The Story
Why it exists.
The beginning
Sparkling Creme arrived as part of the Limited Edition Highly Spirited collection, a name that says everything. The brief seems to have been simple: what if celebration had a scent? Pink champagne, blackcurrant ice, almond coffee, the official copy named these notes directly, framing the fragrance as something fizzy, fruity, and joyful. Marshmallow was the anchor. The idea wasn't to create complexity. It was to create a mood, the energy of a room that just found out good news.

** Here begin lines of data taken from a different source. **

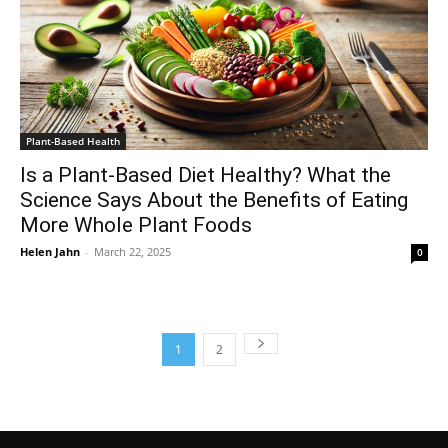
Plant-Based Health
Is a Plant-Based Diet Healthy? What the
Science Says About the Benefits of Eating
More Whole Plant Foods
Helen Jahn
-
March 22, 2025
0
1
2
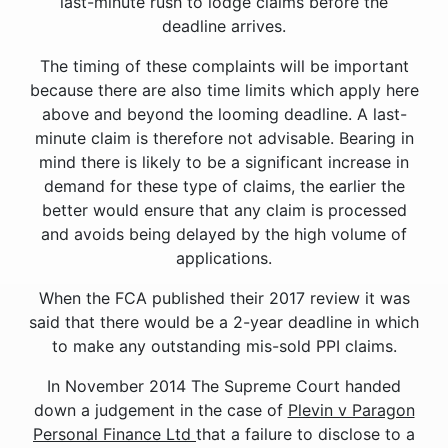
last-minute rush to lodge claims before the
deadline arrives.
The timing of these complaints will be important
because there are also time limits which apply here
above and beyond the looming deadline. A last-
minute claim is therefore not advisable. Bearing in
mind there is likely to be a significant increase in
demand for these type of claims, the earlier the
better would ensure that any claim is processed
and avoids being delayed by the high volume of
applications.
When the FCA published their 2017 review it was
said that there would be a 2-year deadline in which
to make any outstanding mis-sold PPI claims.
In November 2014 The Supreme Court handed
down a judgement in the case of
Plevin v Paragon
Personal Finance Ltd
that a failure to disclose to a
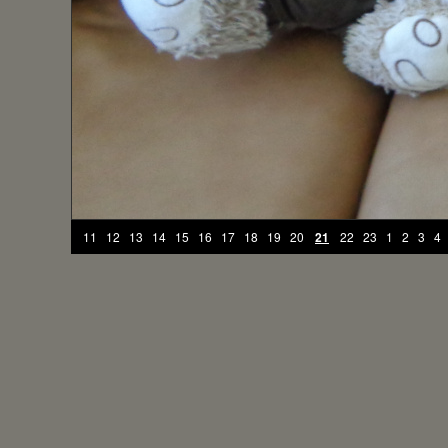
11
12
13
14
15
16
17
18
19
20
21
22
23
1
2
3
4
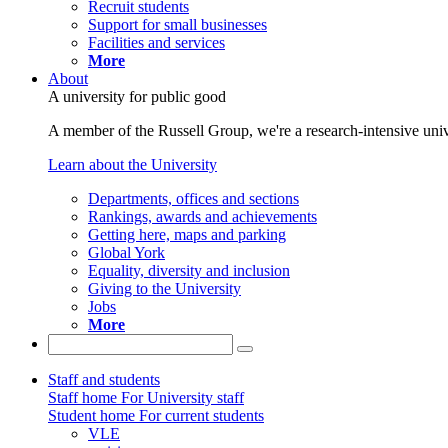
Recruit students
Support for small businesses
Facilities and services
More
About
A university for public good
A member of the Russell Group, we're a research-intensive unive
Learn about the University
Departments, offices and sections
Rankings, awards and achievements
Getting here, maps and parking
Global York
Equality, diversity and inclusion
Giving to the University
Jobs
More
Staff and students
Staff home
For University staff
Student home
For current students
VLE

The combination itself is the story. Confection and effervescence rarely share top billing, one is soft, the other sharp; one lingers, the other disappears. Marshmallow warmth doesn't usually sit next to aldehydes, which are the note responsible for that cold, sparkling quality in vintage fragrances and in champagne itself. Putting them in the same composition means the sweetness never cloys and the fizz never stings. It's the olfactory equivalent of knowing the punchline before anyone else in the room.
The evolution
The chamomile and coconut make an appearance early on. Sweet, powdery, slightly edible, like opening a bag of marshmallows in a warm kitchen. The coconut stays creamy, not sunscreen-tropical. It softens everything from the first spray. The raspberry arrives, tart and bright, followed by the champagne rose and sparkling water, an aldehydic lift that turns the whole thing fizzy. This is the fragrance's best phase. Birthday candles and confetti energy, but clean. The drydown is where it settles into something skin-close. The raspberry softens to a whisper. The marshmallow stays. What surprises is that the champagne aldehydes don't fully disappear, they keep lifting, keeping the sweetness from ever drooping into something heavy. It fades as a warm, powdery close that stays intimate and around you rather than projecting outward. Moderate sillage, honestly.
Cultural impact
The sweet-powdery, aldehydic-fizzy profile of Sparkling Creme became something of a signature for the Limited Edition Highly Spirited collection, a mood more than a concept. It occupies a specific emotional register: celebratory without being precious, sweet without being naive. There is a confetti-and-champagne energy to it that reads as genuinely joyful rather than forced. That quality tends to polarize in the best way. Pink champagne, blackcurrant ice, almond coffee, marshmallow, gardenia, and coconut blend together to create something that feels both playful and intentional.